■ **The problem**: Restate word for word the lines of the entries below, starting with the line that holds "wastebasket: present [699,601,823,734]" and ending with the line that holds "framed print: present", and no others.

-------- Data for analysis --------

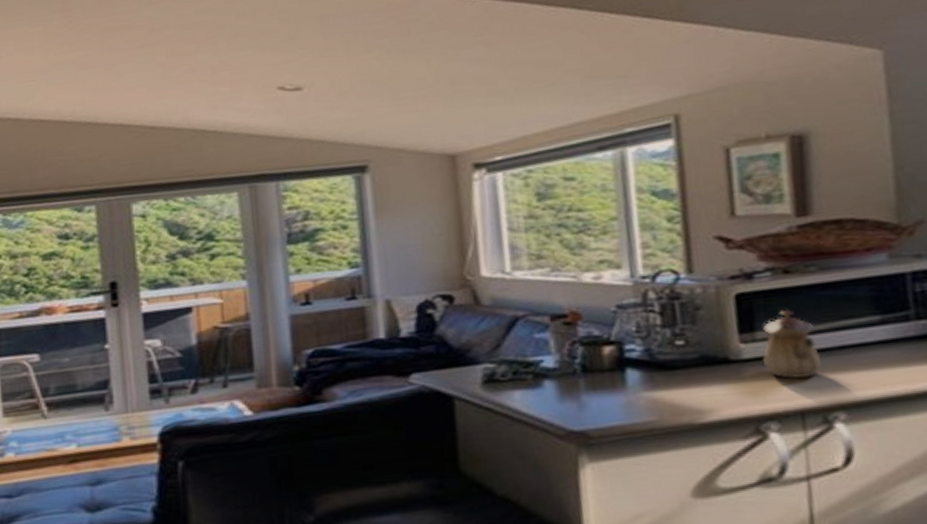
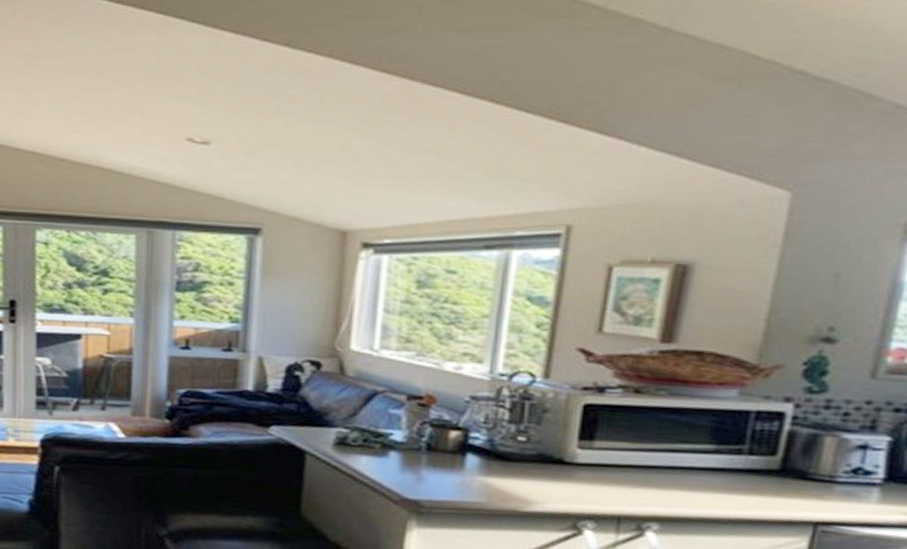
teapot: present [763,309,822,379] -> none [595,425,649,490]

--------
-------- Data for analysis --------

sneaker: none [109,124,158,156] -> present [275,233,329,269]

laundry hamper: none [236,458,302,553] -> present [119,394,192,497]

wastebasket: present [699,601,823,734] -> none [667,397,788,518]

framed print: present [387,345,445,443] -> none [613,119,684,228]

--------

■ **Answer for the task**:
wastebasket: present [699,601,823,734] -> none [667,397,788,518]

framed print: present [387,345,445,443] -> none [613,119,684,228]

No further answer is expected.